Caught by surprise, she succumbed to my rescue. I had literally elevated us
above our stalemate. We kissed and headed out to dinner, no longer concerned
about where we went.
One suspects that this is seriously incorrect behavior.
Perhaps that is its charm. Perhaps that is why the two of them ended up married
and living in New York:
Every
time she felt lost or worried, I swept her off her feet. Every time she
contemplated walking away, I carried her over the next threshold. I aspired to
be her superhero, rescuing her from whatever perils lay in our path.
Of course, there are limits to such superhero antics. There
are worlds where it does not fit, where it is jarring, where it leads
astray. You cannot construct a marriage on uniquely male behavior or uniquely
female behavior. Goodman discovered this truth when his daughter was born
seriously premature and had suffered a brain hemorrhage.
He describes what happened:
As
Deanna lay in a recovery-room bed, I was led upstairs to the neonatal intensive
care unit, where this wisp of a creature was encased in a glass incubator and
connected to an alarming tangle of tubes, wires and beeping machinery. It did
not feel right to look at her, let alone photograph her as the nurses urged me
to do so I could share this image with Deanna. She didn’t look like a baby to
me.
There
was nothing I could say or do to lift us from our stark reality. I tried to
reassure Deanna that there was at least a one-third chance that our daughter
would be fine. But then the doctor returned to our hospital room to tell us
that our daughter had suffered a brain hemorrhage. She used the word
“catastrophic” and discussed the possibility of “comfort care,” a euphemism for
pulling the plug….
Once
the doctor had left, I told Deanna that if comfort care became our daughter’s
fate, we would not be there to watch her die.
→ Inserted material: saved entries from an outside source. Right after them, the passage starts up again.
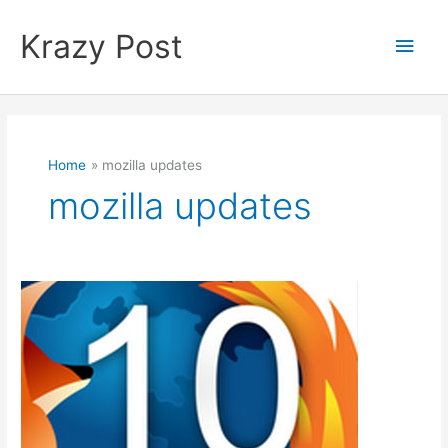
Skip
to
Krazy Post
Main
content
Men
Home
mozilla updates
mozilla updates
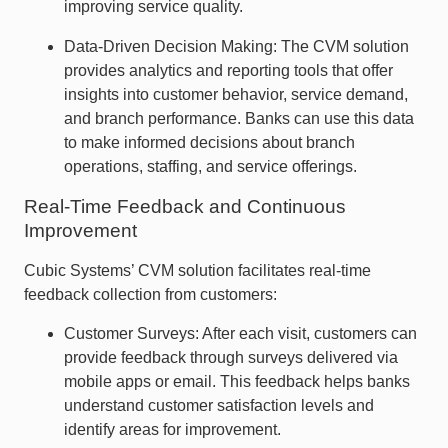
improving service quality.
Data-Driven Decision Making: The CVM solution
provides analytics and reporting tools that offer
insights into customer behavior, service demand,
and branch performance. Banks can use this data
to make informed decisions about branch
operations, staffing, and service offerings.
Real-Time Feedback and Continuous
Improvement
Cubic Systems’ CVM solution facilitates real-time
feedback collection from customers:
Customer Surveys: After each visit, customers can
provide feedback through surveys delivered via
mobile apps or email. This feedback helps banks
understand customer satisfaction levels and
identify areas for improvement.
We would go home to our
irrepressible boy and pretend none of this happened; we would tell ourselves
this was a miscarriage. Never having known her, we would not know the pain of
losing her.
I felt
strengthened by my words of resolve, but my wife looked at me as if I had
become a stranger — as if she were now facing this crisis alone.
“If it
comes to that,” she said, “we would be there. We’re her parents. However long
she lives, whatever her life turns out to be. We’re the ones who have to hold
her. She’s our baby.”
In that
moment, I recognized that my wife was the real superhero. In trying to plot a
clean escape, I was the coward.
Of course, he wanted to protect his wife. He wanted to do
what he could to limit her suffering. In so thinking, he had misunderstood
her, had underestimated her strength and had failed to recognize that his duty
to protect and provide extended to a helpless neonate.
3 comments:
All that talking didn't do much good for the couple in "Eyes Wide Shut".
Tuco would agree: https://www.youtube.com/watch?v=3cu8iwru-Q4
In the end, it's about the jism, not the ism.
Sometimes you have to march up to the Gates of Hell, pound on them, and shout "I'm coming in!"
Beautiful, an absolutely beautiful story illustrating the differences of masculinity and femininity at their best. It also made me think of a very old movie we enjoyed in a psychoanalytic film group, "Swept Away."